▶ [Directions]: Directions for the data below: repeat exactly the lines from the one with "left elbow: (282, 180)" through the one with "root of tail: (15, 92)", both included, and omit all pictures.

▶ [Records to use]:
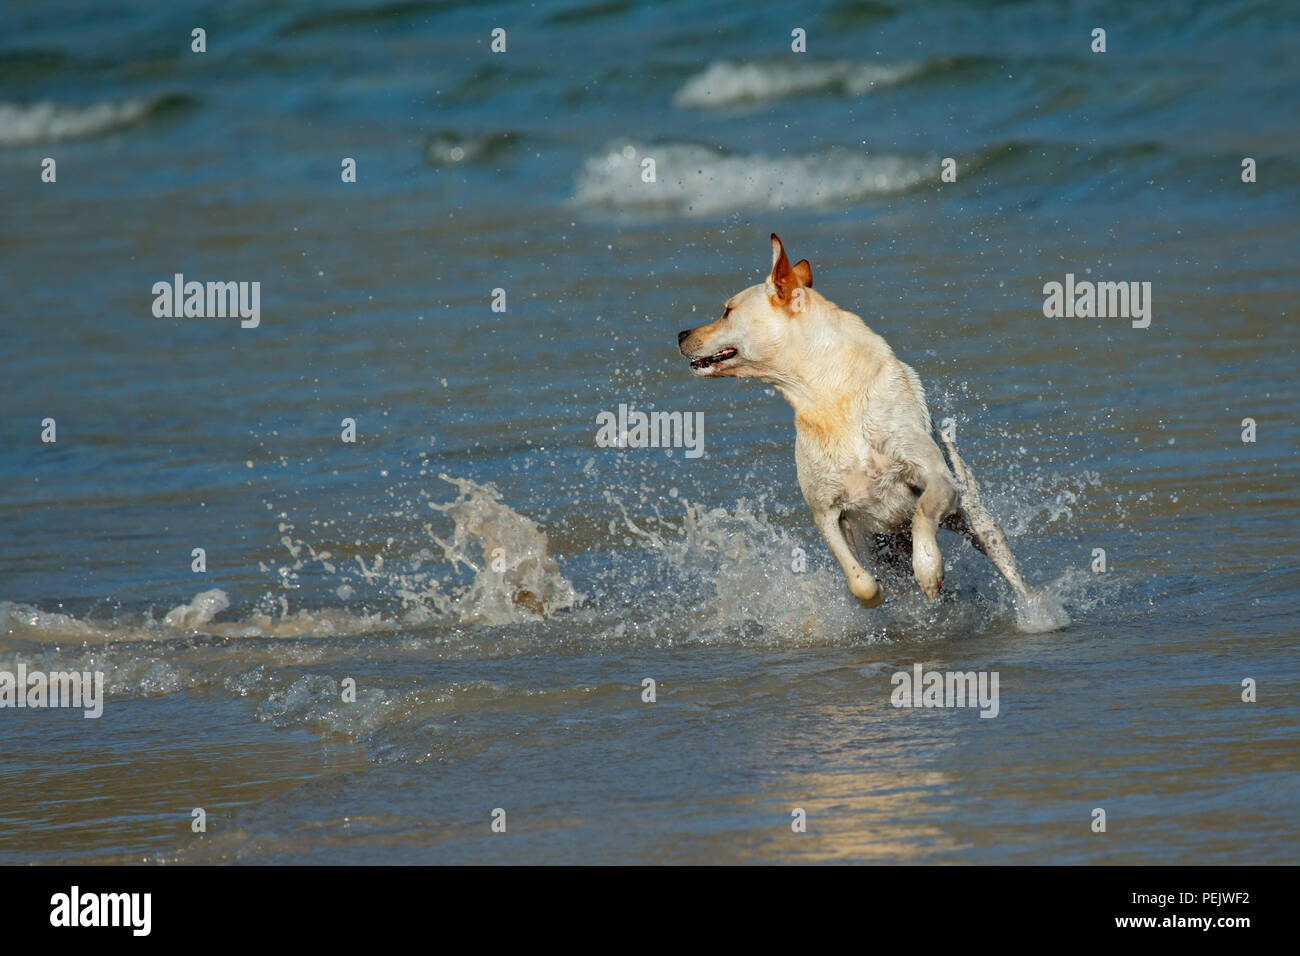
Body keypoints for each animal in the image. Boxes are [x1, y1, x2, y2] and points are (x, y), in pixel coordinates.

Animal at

---

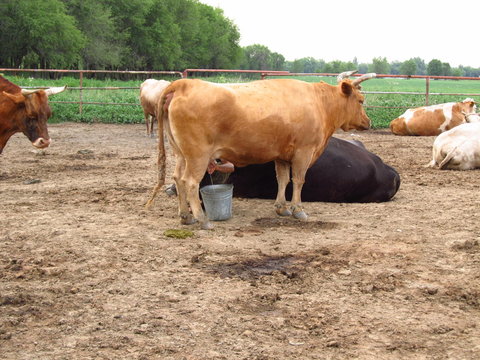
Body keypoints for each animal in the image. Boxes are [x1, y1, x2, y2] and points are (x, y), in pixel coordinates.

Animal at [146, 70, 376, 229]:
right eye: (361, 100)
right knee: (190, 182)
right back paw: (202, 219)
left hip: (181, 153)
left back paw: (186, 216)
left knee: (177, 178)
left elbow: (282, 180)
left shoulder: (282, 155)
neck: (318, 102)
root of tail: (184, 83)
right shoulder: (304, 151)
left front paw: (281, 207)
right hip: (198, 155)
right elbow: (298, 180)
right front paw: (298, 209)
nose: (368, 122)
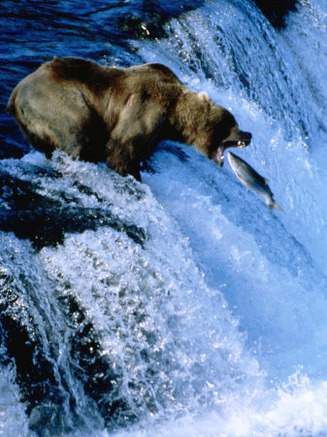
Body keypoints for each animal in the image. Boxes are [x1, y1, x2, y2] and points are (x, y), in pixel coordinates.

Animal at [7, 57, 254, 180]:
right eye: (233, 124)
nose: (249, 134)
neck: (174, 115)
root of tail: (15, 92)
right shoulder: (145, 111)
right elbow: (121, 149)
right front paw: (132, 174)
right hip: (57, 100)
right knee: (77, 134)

▶ [Answer space]:
left elbow: (282, 180)
left shoulder: (282, 155)
neck: (318, 102)
root of tail: (184, 83)
right shoulder: (304, 151)
left front paw: (281, 207)
right hip: (198, 155)
right elbow: (298, 180)
right front paw: (298, 209)
nose: (368, 122)
Body keypoints for each animal in the image. Boxes are [x1, y1, x2, y2] and points are (x, y), in pixel coordinates.

Animal at [7, 57, 254, 180]:
right eye: (233, 124)
nose: (249, 134)
neck: (174, 115)
root of tail: (15, 92)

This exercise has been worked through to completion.